Dans un précédent billet[1], je parlais du cacanien lacano-millerien, véritable langage de secte, où les contorsions et les obscurités de la langue tiennent lieu de pensée. Des amis bien intentionnés me reprochent une certaine exagération. Je me suis donc tourné vers l’écriture millérienne elle-même pour la soumettre à l’épreuve de l’examen. En quoi son style, tantôt chantourné, tantôt plongeant dans la plus grande vulgarité, tantôt les deux à la fois est-il le signe et le masque d’un semblant de pensée ?
J’y ai trouvé une sorte de triptyque que voici :
1. D’abord, une sorte de chose binaire qu’il nomme Ploucs et Bobos, fortement marqué par Roland Barthes qui, reprenant Saussure, et Jakobson, a montré le caractère essentiel de cette relation duelle. Miller poursuivrait-il son œuvre ? Je me contenterai de le paraphraser, sans m’embarrasser de je ne sais quel compte rendu de ce degré zéro de la pensée.

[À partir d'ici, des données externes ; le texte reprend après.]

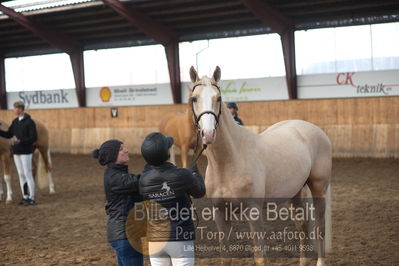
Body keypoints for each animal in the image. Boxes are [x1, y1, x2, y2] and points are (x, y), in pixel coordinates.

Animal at [189, 65, 332, 264]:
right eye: (194, 98)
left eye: (218, 98)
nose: (208, 134)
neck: (229, 161)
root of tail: (315, 130)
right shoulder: (220, 213)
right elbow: (225, 258)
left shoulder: (254, 212)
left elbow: (260, 258)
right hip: (294, 193)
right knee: (302, 225)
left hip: (319, 187)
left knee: (319, 226)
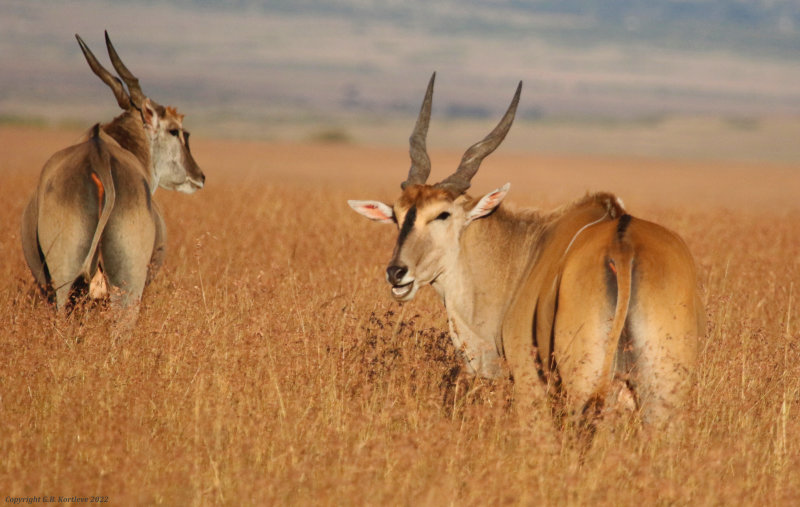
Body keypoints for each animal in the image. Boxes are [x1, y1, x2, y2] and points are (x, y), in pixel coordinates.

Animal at [346, 74, 704, 432]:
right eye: (397, 215)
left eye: (442, 214)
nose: (397, 273)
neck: (523, 252)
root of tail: (623, 245)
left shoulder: (530, 382)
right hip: (660, 399)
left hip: (582, 390)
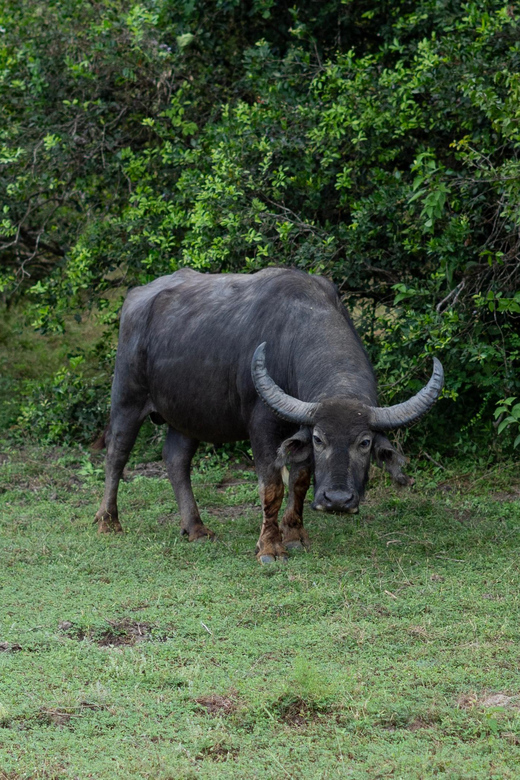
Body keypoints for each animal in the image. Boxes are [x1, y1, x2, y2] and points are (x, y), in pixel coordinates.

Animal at [94, 266, 442, 560]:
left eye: (365, 442)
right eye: (319, 439)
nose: (337, 501)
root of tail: (137, 296)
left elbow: (299, 481)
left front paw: (295, 535)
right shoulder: (262, 427)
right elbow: (272, 487)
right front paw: (270, 547)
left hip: (187, 416)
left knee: (176, 459)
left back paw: (196, 528)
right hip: (127, 397)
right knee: (116, 454)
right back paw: (108, 522)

Le monde est selon lui partagé entre deux pensées uniques[2]. D’un côté la libérale libertaire, qui épouse les évolutions de la société et qui a la faveur des bobos. De l’autre, la romaine, fixiste, qui se règle sur la loi naturelle, antilibérale, ordonnant le Bien depuis cette théologie qui tient le haut du pavé au Vatican. Elle rallie les « tradi », ou ploucs.

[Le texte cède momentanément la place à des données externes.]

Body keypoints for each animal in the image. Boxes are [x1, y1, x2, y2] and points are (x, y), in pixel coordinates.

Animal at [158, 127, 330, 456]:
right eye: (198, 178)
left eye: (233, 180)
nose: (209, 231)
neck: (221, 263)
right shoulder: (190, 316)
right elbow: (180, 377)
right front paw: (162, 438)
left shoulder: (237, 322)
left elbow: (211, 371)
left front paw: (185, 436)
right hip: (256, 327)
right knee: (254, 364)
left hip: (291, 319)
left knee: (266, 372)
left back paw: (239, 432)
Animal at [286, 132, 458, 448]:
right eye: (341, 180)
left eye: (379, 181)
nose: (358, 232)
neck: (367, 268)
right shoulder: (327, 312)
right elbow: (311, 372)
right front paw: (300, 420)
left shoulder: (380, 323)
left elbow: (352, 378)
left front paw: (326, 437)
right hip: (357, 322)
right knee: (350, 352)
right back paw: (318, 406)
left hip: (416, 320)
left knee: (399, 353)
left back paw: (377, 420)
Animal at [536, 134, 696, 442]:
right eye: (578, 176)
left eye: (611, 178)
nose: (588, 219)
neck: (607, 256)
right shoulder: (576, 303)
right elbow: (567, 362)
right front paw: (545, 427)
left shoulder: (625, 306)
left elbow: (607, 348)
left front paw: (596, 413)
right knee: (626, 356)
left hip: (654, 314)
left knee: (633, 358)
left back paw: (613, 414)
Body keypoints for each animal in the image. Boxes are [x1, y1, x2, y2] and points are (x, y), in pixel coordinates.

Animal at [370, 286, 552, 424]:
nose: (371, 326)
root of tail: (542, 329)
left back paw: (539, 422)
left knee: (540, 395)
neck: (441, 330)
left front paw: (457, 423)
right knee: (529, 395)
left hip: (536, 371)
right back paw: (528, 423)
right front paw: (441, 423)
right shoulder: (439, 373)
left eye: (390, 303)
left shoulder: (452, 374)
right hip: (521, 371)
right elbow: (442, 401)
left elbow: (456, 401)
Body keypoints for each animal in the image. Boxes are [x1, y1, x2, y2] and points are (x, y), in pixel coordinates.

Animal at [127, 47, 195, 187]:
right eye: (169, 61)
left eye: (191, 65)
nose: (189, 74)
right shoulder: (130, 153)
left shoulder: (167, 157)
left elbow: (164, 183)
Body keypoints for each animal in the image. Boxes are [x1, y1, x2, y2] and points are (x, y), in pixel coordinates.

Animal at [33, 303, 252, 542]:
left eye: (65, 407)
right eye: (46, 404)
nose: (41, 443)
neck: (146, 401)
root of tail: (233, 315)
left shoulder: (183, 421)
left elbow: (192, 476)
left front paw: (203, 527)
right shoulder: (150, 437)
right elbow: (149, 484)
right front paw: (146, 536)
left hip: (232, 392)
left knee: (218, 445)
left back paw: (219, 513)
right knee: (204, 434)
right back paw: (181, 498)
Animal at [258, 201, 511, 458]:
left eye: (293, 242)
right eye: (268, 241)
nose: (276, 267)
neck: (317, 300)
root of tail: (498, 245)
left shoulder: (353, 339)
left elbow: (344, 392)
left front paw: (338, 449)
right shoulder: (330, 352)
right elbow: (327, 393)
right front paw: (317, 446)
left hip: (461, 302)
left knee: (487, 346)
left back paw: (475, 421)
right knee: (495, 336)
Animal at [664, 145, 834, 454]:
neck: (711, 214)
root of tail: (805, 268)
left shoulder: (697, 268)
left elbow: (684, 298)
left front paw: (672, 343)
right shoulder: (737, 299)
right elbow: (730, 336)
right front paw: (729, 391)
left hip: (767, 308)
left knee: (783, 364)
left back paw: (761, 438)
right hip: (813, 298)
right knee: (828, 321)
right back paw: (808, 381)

Bobos et Ploucs se jettent des anathèmes, sans dépassement hégélien. Comme Tchouques à têtes rondes et les Tchiches à têtes pointues de Brecht.
2. Au milieu de ce monde binaire, bobos-ploucs, trône Carla, l’objet de tous ses désirs. Carla qui lui échappera toujours. Tantôt plouc, tantôt bobo. Carla, la diva Carla, sur laquelle il ne peut que disserter[3].
Ce n’est pas comme avec l’objet de tous ses rêves, Alain Badiou qu’il aime encore plus que Carla, qu’il accuse de l’avoir trahi, ce compagnon de la rue d’Ulm, au point de le provoquer en duel : car Badiou a osé publier un livre de dialogue avec Elisabeth sur Lacan[4]. Comme il aurait voulu être à la place d’Elisabeth Roudinesco dans ce dialogue, de la belle Elisabeth que lui a préféré Badiou.
Lui, le pauvre Miller se sent personna non grata dans sa bonne vieille Ecole Normale Supérieure au point de vouloir créer une nouvelle institution en France, l’Ecole Anormale Supérieure. Quelle régression ces jeux d’enfant vieilli.
3. Enfin, le Pape, objet suprême de tous les désirs de Miller, au-dessus de Badiou, au dessus de Carla, au dessus d’Elisabeth. Le Pape dont il rêve d’être l’ami. Mais le Pape François lui préfère le culte de Marie et le lavement des pieds dont Lacan adorait le spectacle au point de se rendre à Rome chaque année pour y assister.
Le Pape selon Miller : Argentin, jésuite, donc lacanien. Raisonnement prodigieux, sur le génie du nouveau Pape qui a choisi de s’appeler François, sans numéro d’ordre. Dans une illumination, Miller comprend que François réinvente Lacan. Lacan a déclaré énigmatiquement que « le deux fonde le un ». De même, François deux fondera François un. Il sera un quand il y aura François deux. Élémentaire mon cher Miller. Bientôt, c’est sûr, Miller sera appelé, pour laver les pieds du Pape, se faire laver les siens, et créer une succursale de son école lacanienne au Vatican. Ecole Lacanienne Vaticane.
Pauvre Miller éperdu et perdu entre Lacan, le Pape, Carla, Elisabeth et Badiou !
[1] http://blogs.mediapart.fr/blog/michelrotfus/090413/gilles-bernheim-grand-rabbin-lacanien-devant-l-eternel
[2] Libération du 28-03. http://www.liberation.fr/evenements-libe/2013/03/29/un-analyste-devant-les-pensees-uniques_892260
[3] http://laregledujeu.org/2013/03/28/12885/diva-carla/
[4] Jacques Lacan, passé présent. Dialogue Alain Badiou, Elisabeth Roudinesco, , Paris, Seuil, 2012.